British Railways After Steam

An Introduction from the Author:

After all the events and publicity in the media over the last 12 months, connected to the 40 years since the end of steam on British Railways, I was delighted to be given the opportunity to put this book together, showing how the railways have changed in the 40 years since 1968, with particular emphasis on the 1980s and 1990s.

Whilst the public’s appetite for steam in preservation and on the main line shows no signs of dwindling, it is to the great credit of Network Rail and many others that steam can still be seen over most parts of the country, especially at places such as on the East and West Coast main lines where the 125mph railway exists. The public’s expectations of train travel in 2008 is quite rightly much more demanding than back in 1968 in terms of comfort, frequency and speed.

Railways after 1968 did not change all that much except for a few exceptions until the arrival of the HSTs as far as the travelling public was concerned. These trains completely changed the expectations of the public, and indeed saved the railway passenger services from what could have become a disastrous decline.

Gradually from the mid 1970s to the 1990s, the railways completely changed in character. The old infrastructure such as signal boxes and old style level crossing gates gradually disappeared, the singling of many lines took place, and the number of un-manned stations increased dramatically resulting in a railway system being run from main control centres rather than the local areas/stations. Whilst this undoubtedly had the advantage of reducing costs, one of the downsides was that because there were so few railway employees around, vandalism increased dramatically in many areas.

As the diesel and electric multiple units increased in numbers, so the quantity of locomotives declined, resulting in the closure of many maintenance depots, and main line workshops, although a few still remain but in a very much reduced form. There is only the need for a few works where major work on diesel/electric refurbishments can be done, as most other maintenance can be carried out very quickly at the maintenance centres, since the design of modern stock is all about keeping it running with the minimum of downtime.

After years of decline, the railways in the last 10-15 years have enjoyed a great increase in usage, so much so that line capacity and sufficient rolling stock has become a major problem in many areas.

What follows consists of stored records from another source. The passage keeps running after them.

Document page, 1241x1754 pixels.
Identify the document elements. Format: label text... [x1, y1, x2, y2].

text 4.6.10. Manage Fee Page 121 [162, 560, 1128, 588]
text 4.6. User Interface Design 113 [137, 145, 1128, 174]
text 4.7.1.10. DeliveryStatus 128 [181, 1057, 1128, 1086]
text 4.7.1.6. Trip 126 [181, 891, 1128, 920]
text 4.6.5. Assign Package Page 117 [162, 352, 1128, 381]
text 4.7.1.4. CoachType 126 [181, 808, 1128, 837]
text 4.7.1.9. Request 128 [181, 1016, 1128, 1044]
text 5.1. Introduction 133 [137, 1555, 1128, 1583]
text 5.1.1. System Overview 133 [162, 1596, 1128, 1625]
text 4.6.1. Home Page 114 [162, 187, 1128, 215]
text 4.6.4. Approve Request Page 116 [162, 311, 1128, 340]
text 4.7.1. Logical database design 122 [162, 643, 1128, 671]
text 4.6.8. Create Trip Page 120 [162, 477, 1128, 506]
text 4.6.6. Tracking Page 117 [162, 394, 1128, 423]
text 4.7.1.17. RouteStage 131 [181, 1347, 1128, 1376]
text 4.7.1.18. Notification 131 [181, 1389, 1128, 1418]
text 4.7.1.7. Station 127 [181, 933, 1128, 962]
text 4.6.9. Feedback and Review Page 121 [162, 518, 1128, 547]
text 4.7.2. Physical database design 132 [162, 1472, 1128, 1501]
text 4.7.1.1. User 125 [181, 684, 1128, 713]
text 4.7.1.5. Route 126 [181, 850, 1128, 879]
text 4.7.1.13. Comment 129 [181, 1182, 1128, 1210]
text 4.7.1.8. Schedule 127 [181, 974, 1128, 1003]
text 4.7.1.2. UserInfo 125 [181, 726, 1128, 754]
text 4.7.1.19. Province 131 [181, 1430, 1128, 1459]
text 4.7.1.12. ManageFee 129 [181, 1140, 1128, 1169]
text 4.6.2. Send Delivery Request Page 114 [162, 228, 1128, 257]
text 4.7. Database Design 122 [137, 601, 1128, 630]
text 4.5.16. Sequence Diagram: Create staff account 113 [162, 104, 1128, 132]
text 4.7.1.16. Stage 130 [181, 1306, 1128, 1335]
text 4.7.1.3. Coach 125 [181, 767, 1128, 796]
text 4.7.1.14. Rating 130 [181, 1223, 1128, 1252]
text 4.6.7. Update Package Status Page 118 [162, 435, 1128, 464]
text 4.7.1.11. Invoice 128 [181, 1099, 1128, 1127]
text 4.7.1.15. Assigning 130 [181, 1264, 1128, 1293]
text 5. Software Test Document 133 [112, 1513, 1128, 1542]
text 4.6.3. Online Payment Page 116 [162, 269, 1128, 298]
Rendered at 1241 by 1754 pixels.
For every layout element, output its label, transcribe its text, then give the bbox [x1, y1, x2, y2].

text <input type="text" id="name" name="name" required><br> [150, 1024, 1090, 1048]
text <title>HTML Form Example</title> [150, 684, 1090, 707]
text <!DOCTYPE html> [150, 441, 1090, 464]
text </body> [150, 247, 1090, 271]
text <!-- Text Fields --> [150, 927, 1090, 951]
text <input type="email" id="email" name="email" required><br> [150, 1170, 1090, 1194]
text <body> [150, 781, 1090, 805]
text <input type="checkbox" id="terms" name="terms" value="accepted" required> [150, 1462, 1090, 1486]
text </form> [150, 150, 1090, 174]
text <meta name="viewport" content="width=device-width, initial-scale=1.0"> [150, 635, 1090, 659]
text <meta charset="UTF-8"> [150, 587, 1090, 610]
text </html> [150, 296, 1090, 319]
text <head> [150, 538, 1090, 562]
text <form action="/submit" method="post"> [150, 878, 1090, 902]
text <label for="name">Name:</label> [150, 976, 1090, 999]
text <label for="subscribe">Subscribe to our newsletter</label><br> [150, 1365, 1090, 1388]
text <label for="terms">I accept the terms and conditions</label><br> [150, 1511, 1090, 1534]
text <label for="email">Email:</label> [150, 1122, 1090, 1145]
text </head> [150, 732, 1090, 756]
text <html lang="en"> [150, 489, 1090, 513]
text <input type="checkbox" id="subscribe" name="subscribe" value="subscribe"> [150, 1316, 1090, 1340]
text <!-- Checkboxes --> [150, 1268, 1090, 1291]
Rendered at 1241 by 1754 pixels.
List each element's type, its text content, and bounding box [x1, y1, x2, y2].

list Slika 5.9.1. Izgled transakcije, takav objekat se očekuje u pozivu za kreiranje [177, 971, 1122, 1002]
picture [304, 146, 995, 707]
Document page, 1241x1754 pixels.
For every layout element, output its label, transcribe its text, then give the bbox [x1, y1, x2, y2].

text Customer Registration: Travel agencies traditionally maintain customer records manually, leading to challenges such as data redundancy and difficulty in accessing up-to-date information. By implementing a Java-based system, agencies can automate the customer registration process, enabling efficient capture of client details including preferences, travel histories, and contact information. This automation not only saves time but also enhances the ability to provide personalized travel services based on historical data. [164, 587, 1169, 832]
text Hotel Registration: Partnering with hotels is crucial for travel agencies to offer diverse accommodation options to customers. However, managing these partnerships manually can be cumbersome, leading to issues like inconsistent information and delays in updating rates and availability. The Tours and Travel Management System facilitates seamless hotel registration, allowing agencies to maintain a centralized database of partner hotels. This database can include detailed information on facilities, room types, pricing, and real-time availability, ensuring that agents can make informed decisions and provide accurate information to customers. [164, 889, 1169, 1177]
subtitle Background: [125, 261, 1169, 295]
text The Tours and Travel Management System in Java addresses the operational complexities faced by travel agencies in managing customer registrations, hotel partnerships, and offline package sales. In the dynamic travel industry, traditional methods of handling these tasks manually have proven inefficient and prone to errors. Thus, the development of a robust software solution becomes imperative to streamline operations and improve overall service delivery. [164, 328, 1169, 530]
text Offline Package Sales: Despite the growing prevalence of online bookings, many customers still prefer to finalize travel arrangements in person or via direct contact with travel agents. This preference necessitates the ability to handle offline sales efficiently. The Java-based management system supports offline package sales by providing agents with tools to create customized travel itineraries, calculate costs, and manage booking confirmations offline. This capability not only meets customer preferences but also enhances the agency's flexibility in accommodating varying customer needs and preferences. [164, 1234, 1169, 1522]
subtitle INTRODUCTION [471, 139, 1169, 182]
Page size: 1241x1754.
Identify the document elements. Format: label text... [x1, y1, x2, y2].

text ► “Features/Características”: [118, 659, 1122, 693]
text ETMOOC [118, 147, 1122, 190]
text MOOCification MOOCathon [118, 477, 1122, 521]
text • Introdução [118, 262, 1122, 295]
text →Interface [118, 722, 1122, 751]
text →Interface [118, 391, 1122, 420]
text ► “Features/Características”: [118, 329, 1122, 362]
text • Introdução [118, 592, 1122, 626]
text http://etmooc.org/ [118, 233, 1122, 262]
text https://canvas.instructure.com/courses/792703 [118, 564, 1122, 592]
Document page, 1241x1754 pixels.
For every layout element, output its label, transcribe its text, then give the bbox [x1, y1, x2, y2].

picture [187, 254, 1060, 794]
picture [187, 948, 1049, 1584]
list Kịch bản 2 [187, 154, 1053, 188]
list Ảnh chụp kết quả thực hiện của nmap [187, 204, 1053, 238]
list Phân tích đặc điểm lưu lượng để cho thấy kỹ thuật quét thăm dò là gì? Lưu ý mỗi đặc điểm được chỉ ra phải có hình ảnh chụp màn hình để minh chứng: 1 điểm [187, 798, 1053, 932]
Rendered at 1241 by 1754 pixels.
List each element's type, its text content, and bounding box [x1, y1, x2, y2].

All credit must be given to the Train Operating Companies for developing the fantastic demand, through marketing effort and far more services and also in many cases achieving punctuality figures in excess of 90% for arrival times, but this has caused very bad overcrowding with some passengers having to stand for long periods on some services, but at the moment the Department for Transport does not seem to have come up with a solution to the problem.

For the enthusiasts, whilst many will mourn the vast decline in the number of locomotives around, and the standardisation of the classes, eg Class 66s, on the positive side we have never had such a high level of train frequencies in most areas, and the abundance of attractive liveries has certainly brightened up the railways from the BR standard blue era, in spite of the cost involved in altering liveries every few years as differentTOCs take on new franchises. If anybody back in 1968 had suggested to me that in 2008 we would be seeing a brand new Class A 1 Pacific being run in ready for work on Network Rail, or that there would be tilting Pendolinos offering a 20-minute interval service from Manchester to Euston, and that Brussels/Paris would be around two hours from London travelling at 186mph across Kent, I would never have believed them, particularly if you considered how little the railways had really changed between 1928 and 1968.

Who knows what 2048 will have in store for railways and transport, the only thing certain is that unfortunately I will not be around to see it.